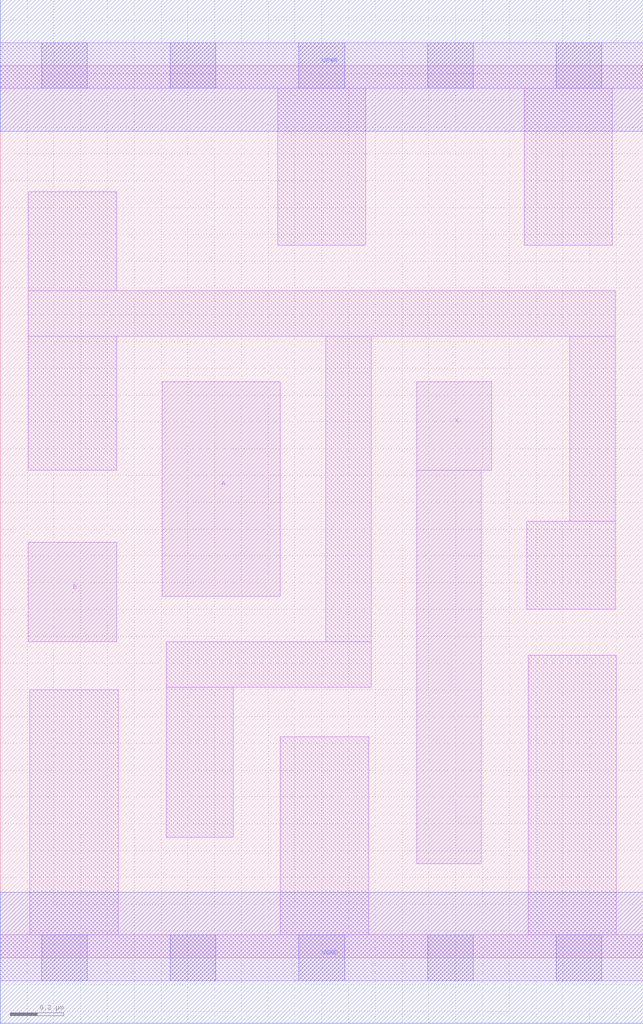
<source format=lef>
# Copyright 2020 The SkyWater PDK Authors
#
# Licensed under the Apache License, Version 2.0 (the "License");
# you may not use this file except in compliance with the License.
# You may obtain a copy of the License at
#
#     https://www.apache.org/licenses/LICENSE-2.0
#
# Unless required by applicable law or agreed to in writing, software
# distributed under the License is distributed on an "AS IS" BASIS,
# WITHOUT WARRANTIES OR CONDITIONS OF ANY KIND, either express or implied.
# See the License for the specific language governing permissions and
# limitations under the License.
#
# SPDX-License-Identifier: Apache-2.0

VERSION 5.7 ;
  NAMESCASESENSITIVE ON ;
  NOWIREEXTENSIONATPIN ON ;
  DIVIDERCHAR "/" ;
  BUSBITCHARS "[]" ;
UNITS
  DATABASE MICRONS 200 ;
END UNITS
MACRO sky130_fd_sc_ls__or2_2
  CLASS CORE ;
  FOREIGN sky130_fd_sc_ls__or2_2 ;
  ORIGIN  0.000000  0.000000 ;
  SIZE  2.400000 BY  3.330000 ;
  SYMMETRY X Y ;
  SITE unit ;
  PIN A
    ANTENNAGATEAREA  0.246000 ;
    DIRECTION INPUT ;
    USE SIGNAL ;
    PORT
      LAYER li1 ;
        RECT 0.605000 1.350000 1.045000 2.150000 ;
    END
  END A
  PIN B
    ANTENNAGATEAREA  0.246000 ;
    DIRECTION INPUT ;
    USE SIGNAL ;
    PORT
      LAYER li1 ;
        RECT 0.105000 1.180000 0.435000 1.550000 ;
    END
  END B
  PIN X
    ANTENNADIFFAREA  0.565600 ;
    DIRECTION OUTPUT ;
    USE SIGNAL ;
    PORT
      LAYER li1 ;
        RECT 1.555000 0.350000 1.795000 1.820000 ;
        RECT 1.555000 1.820000 1.835000 2.150000 ;
    END
  END X
  PIN VGND
    DIRECTION INOUT ;
    SHAPE ABUTMENT ;
    USE GROUND ;
    PORT
      LAYER met1 ;
        RECT 0.000000 -0.245000 2.400000 0.245000 ;
    END
  END VGND
  PIN VPWR
    DIRECTION INOUT ;
    SHAPE ABUTMENT ;
    USE POWER ;
    PORT
      LAYER met1 ;
        RECT 0.000000 3.085000 2.400000 3.575000 ;
    END
  END VPWR
  OBS
    LAYER li1 ;
      RECT 0.000000 -0.085000 2.400000 0.085000 ;
      RECT 0.000000  3.245000 2.400000 3.415000 ;
      RECT 0.105000  1.820000 0.435000 2.320000 ;
      RECT 0.105000  2.320000 2.295000 2.490000 ;
      RECT 0.105000  2.490000 0.435000 2.860000 ;
      RECT 0.110000  0.085000 0.440000 1.000000 ;
      RECT 0.620000  0.450000 0.870000 1.010000 ;
      RECT 0.620000  1.010000 1.385000 1.180000 ;
      RECT 1.035000  2.660000 1.365000 3.245000 ;
      RECT 1.045000  0.085000 1.375000 0.825000 ;
      RECT 1.215000  1.180000 1.385000 2.320000 ;
      RECT 1.955000  2.660000 2.285000 3.245000 ;
      RECT 1.965000  1.300000 2.295000 1.630000 ;
      RECT 1.970000  0.085000 2.300000 1.130000 ;
      RECT 2.125000  1.630000 2.295000 2.320000 ;
    LAYER mcon ;
      RECT 0.155000 -0.085000 0.325000 0.085000 ;
      RECT 0.155000  3.245000 0.325000 3.415000 ;
      RECT 0.635000 -0.085000 0.805000 0.085000 ;
      RECT 0.635000  3.245000 0.805000 3.415000 ;
      RECT 1.115000 -0.085000 1.285000 0.085000 ;
      RECT 1.115000  3.245000 1.285000 3.415000 ;
      RECT 1.595000 -0.085000 1.765000 0.085000 ;
      RECT 1.595000  3.245000 1.765000 3.415000 ;
      RECT 2.075000 -0.085000 2.245000 0.085000 ;
      RECT 2.075000  3.245000 2.245000 3.415000 ;
  END
END sky130_fd_sc_ls__or2_2
END LIBRARY

</source>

● ● ● ● ●

Please return all of the material above exactly, minus any pictures.

Your response ::
<source format=lef>
# Copyright 2020 The SkyWater PDK Authors
#
# Licensed under the Apache License, Version 2.0 (the "License");
# you may not use this file except in compliance with the License.
# You may obtain a copy of the License at
#
#     https://www.apache.org/licenses/LICENSE-2.0
#
# Unless required by applicable law or agreed to in writing, software
# distributed under the License is distributed on an "AS IS" BASIS,
# WITHOUT WARRANTIES OR CONDITIONS OF ANY KIND, either express or implied.
# See the License for the specific language governing permissions and
# limitations under the License.
#
# SPDX-License-Identifier: Apache-2.0

VERSION 5.7 ;
  NAMESCASESENSITIVE ON ;
  NOWIREEXTENSIONATPIN ON ;
  DIVIDERCHAR "/" ;
  BUSBITCHARS "[]" ;
UNITS
  DATABASE MICRONS 200 ;
END UNITS
MACRO sky130_fd_sc_ls__or2_2
  CLASS CORE ;
  FOREIGN sky130_fd_sc_ls__or2_2 ;
  ORIGIN  0.000000  0.000000 ;
  SIZE  2.400000 BY  3.330000 ;
  SYMMETRY X Y ;
  SITE unit ;
  PIN A
    ANTENNAGATEAREA  0.246000 ;
    DIRECTION INPUT ;
    USE SIGNAL ;
    PORT
      LAYER li1 ;
        RECT 0.605000 1.350000 1.045000 2.150000 ;
    END
  END A
  PIN B
    ANTENNAGATEAREA  0.246000 ;
    DIRECTION INPUT ;
    USE SIGNAL ;
    PORT
      LAYER li1 ;
        RECT 0.105000 1.180000 0.435000 1.550000 ;
    END
  END B
  PIN X
    ANTENNADIFFAREA  0.565600 ;
    DIRECTION OUTPUT ;
    USE SIGNAL ;
    PORT
      LAYER li1 ;
        RECT 1.555000 0.350000 1.795000 1.820000 ;
        RECT 1.555000 1.820000 1.835000 2.150000 ;
    END
  END X
  PIN VGND
    DIRECTION INOUT ;
    SHAPE ABUTMENT ;
    USE GROUND ;
    PORT
      LAYER met1 ;
        RECT 0.000000 -0.245000 2.400000 0.245000 ;
    END
  END VGND
  PIN VPWR
    DIRECTION INOUT ;
    SHAPE ABUTMENT ;
    USE POWER ;
    PORT
      LAYER met1 ;
        RECT 0.000000 3.085000 2.400000 3.575000 ;
    END
  END VPWR
  OBS
    LAYER li1 ;
      RECT 0.000000 -0.085000 2.400000 0.085000 ;
      RECT 0.000000  3.245000 2.400000 3.415000 ;
      RECT 0.105000  1.820000 0.435000 2.320000 ;
      RECT 0.105000  2.320000 2.295000 2.490000 ;
      RECT 0.105000  2.490000 0.435000 2.860000 ;
      RECT 0.110000  0.085000 0.440000 1.000000 ;
      RECT 0.620000  0.450000 0.870000 1.010000 ;
      RECT 0.620000  1.010000 1.385000 1.180000 ;
      RECT 1.035000  2.660000 1.365000 3.245000 ;
      RECT 1.045000  0.085000 1.375000 0.825000 ;
      RECT 1.215000  1.180000 1.385000 2.320000 ;
      RECT 1.955000  2.660000 2.285000 3.245000 ;
      RECT 1.965000  1.300000 2.295000 1.630000 ;
      RECT 1.970000  0.085000 2.300000 1.130000 ;
      RECT 2.125000  1.630000 2.295000 2.320000 ;
    LAYER mcon ;
      RECT 0.155000 -0.085000 0.325000 0.085000 ;
      RECT 0.155000  3.245000 0.325000 3.415000 ;
      RECT 0.635000 -0.085000 0.805000 0.085000 ;
      RECT 0.635000  3.245000 0.805000 3.415000 ;
      RECT 1.115000 -0.085000 1.285000 0.085000 ;
      RECT 1.115000  3.245000 1.285000 3.415000 ;
      RECT 1.595000 -0.085000 1.765000 0.085000 ;
      RECT 1.595000  3.245000 1.765000 3.415000 ;
      RECT 2.075000 -0.085000 2.245000 0.085000 ;
      RECT 2.075000  3.245000 2.245000 3.415000 ;
  END
END sky130_fd_sc_ls__or2_2
END LIBRARY

</source>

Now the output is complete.